* _What is needed_
Omit the pictures and output exactly the lines from the start of the entries through the line containing "## Use Exceptions".

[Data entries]
BEGIN
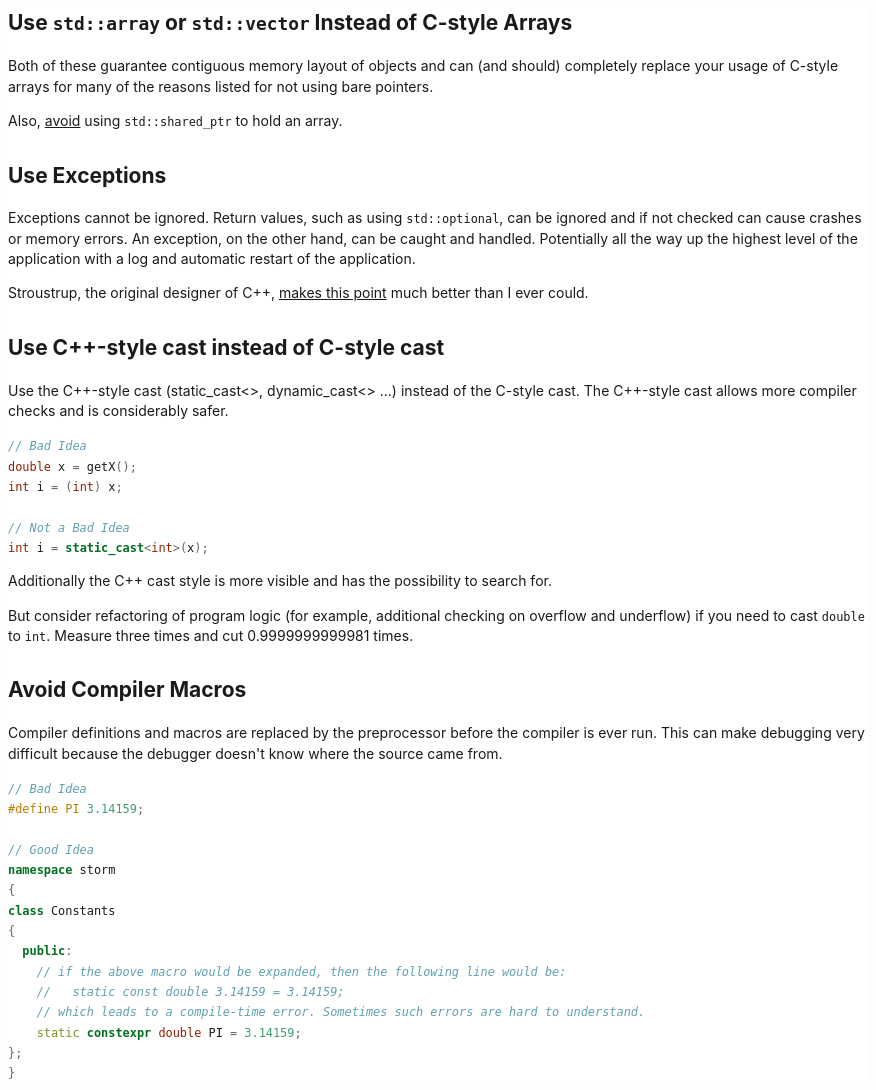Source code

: 
## Use `std::array` or `std::vector` Instead of C-style Arrays

Both of these guarantee contiguous memory layout of objects and can (and should) completely replace your usage of C-style arrays for many of the reasons listed for not using bare pointers.

Also, [avoid](http://stackoverflow.com/questions/3266443/can-you-use-a-shared-ptr-for-raii-of-c-style-arrays) using `std::shared_ptr` to hold an array. 

## Use Exceptions

Exceptions cannot be ignored. Return values, such as using `std::optional`, can be ignored and if not checked can cause crashes or memory errors. An exception, on the other hand, can be caught and handled. Potentially all the way up the highest level of the application with a log and automatic restart of the application.

Stroustrup, the original designer of C++, [makes this point](http://www.stroustrup.com/bs_faq2.html#exceptions-why) much better than I ever could.

## Use C++-style cast instead of C-style cast
Use the C++-style cast (static\_cast<>, dynamic\_cast<> ...) instead of the C-style cast. The C++-style cast allows more compiler checks and is considerably safer.

```cpp
// Bad Idea
double x = getX();
int i = (int) x;

// Not a Bad Idea
int i = static_cast<int>(x);
```
Additionally the C++ cast style is more visible and has the possibility to search for.

But consider refactoring of program logic (for example, additional checking on overflow and underflow) if you need to cast `double` to `int`. Measure three times and cut 0.9999999999981 times.

## Avoid Compiler Macros

Compiler definitions and macros are replaced by the preprocessor before the compiler is ever run. This can make debugging very difficult because the debugger doesn't know where the source came from.

```cpp
// Bad Idea
#define PI 3.14159;

// Good Idea
namespace storm
{
class Constants
{
  public:
    // if the above macro would be expanded, then the following line would be:
    //   static const double 3.14159 = 3.14159;
    // which leads to a compile-time error. Sometimes such errors are hard to understand.
    static constexpr double PI = 3.14159;
};
}
```
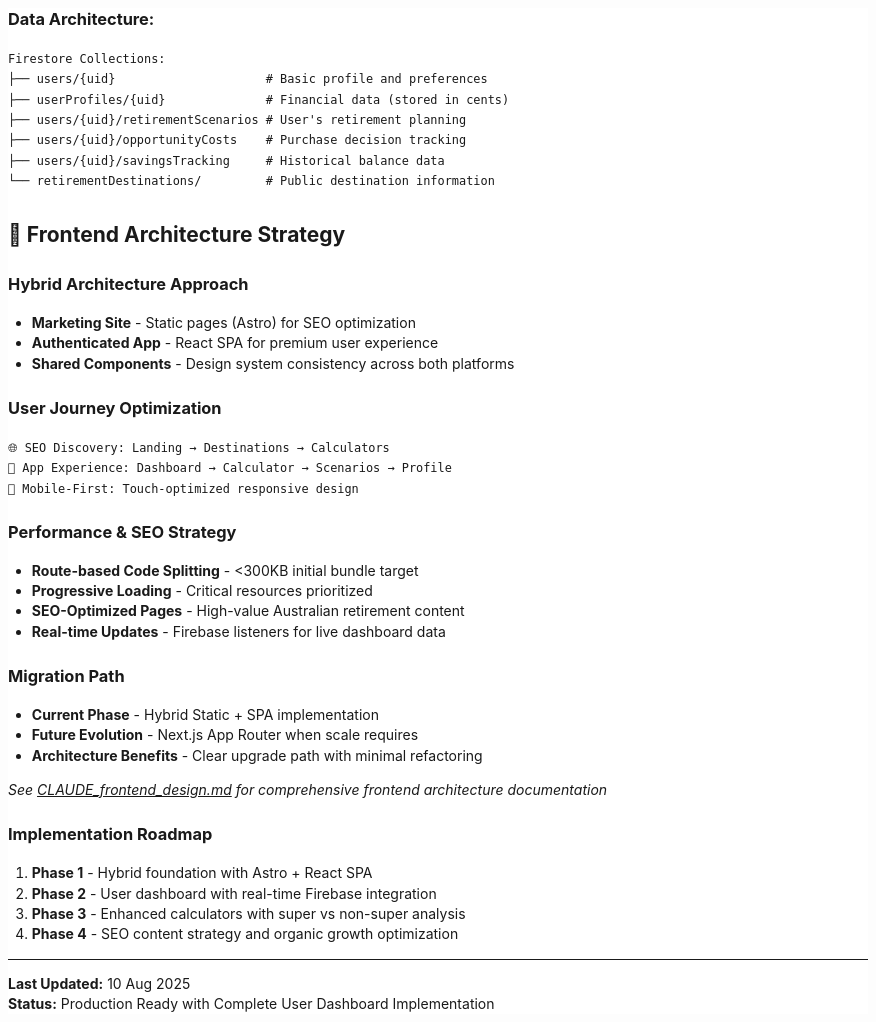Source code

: ### **Data Architecture:**
```
Firestore Collections:
├── users/{uid}                     # Basic profile and preferences
├── userProfiles/{uid}              # Financial data (stored in cents)
├── users/{uid}/retirementScenarios # User's retirement planning
├── users/{uid}/opportunityCosts    # Purchase decision tracking
├── users/{uid}/savingsTracking     # Historical balance data
└── retirementDestinations/         # Public destination information
```

## 🎯 **Frontend Architecture Strategy**

### **Hybrid Architecture Approach**
- **Marketing Site** - Static pages (Astro) for SEO optimization
- **Authenticated App** - React SPA for premium user experience  
- **Shared Components** - Design system consistency across both platforms

### **User Journey Optimization**
```
🌐 SEO Discovery: Landing → Destinations → Calculators
🔐 App Experience: Dashboard → Calculator → Scenarios → Profile
📱 Mobile-First: Touch-optimized responsive design
```

### **Performance & SEO Strategy**
- **Route-based Code Splitting** - <300KB initial bundle target
- **Progressive Loading** - Critical resources prioritized
- **SEO-Optimized Pages** - High-value Australian retirement content
- **Real-time Updates** - Firebase listeners for live dashboard data

### **Migration Path**
- **Current Phase** - Hybrid Static + SPA implementation
- **Future Evolution** - Next.js App Router when scale requires
- **Architecture Benefits** - Clear upgrade path with minimal refactoring

*See [CLAUDE_frontend_design.md](./CLAUDE_frontend_design.md) for comprehensive frontend architecture documentation*

### **Implementation Roadmap**
1. **Phase 1** - Hybrid foundation with Astro + React SPA
2. **Phase 2** - User dashboard with real-time Firebase integration  
3. **Phase 3** - Enhanced calculators with super vs non-super analysis
4. **Phase 4** - SEO content strategy and organic growth optimization

---

**Last Updated:** 10 Aug 2025  
**Status:** Production Ready with Complete User Dashboard Implementation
END
* _Expected answer_
Source code

: 
## Use `std::array` or `std::vector` Instead of C-style Arrays

Both of these guarantee contiguous memory layout of objects and can (and should) completely replace your usage of C-style arrays for many of the reasons listed for not using bare pointers.

Also, [avoid](http://stackoverflow.com/questions/3266443/can-you-use-a-shared-ptr-for-raii-of-c-style-arrays) using `std::shared_ptr` to hold an array. 

## Use Exceptions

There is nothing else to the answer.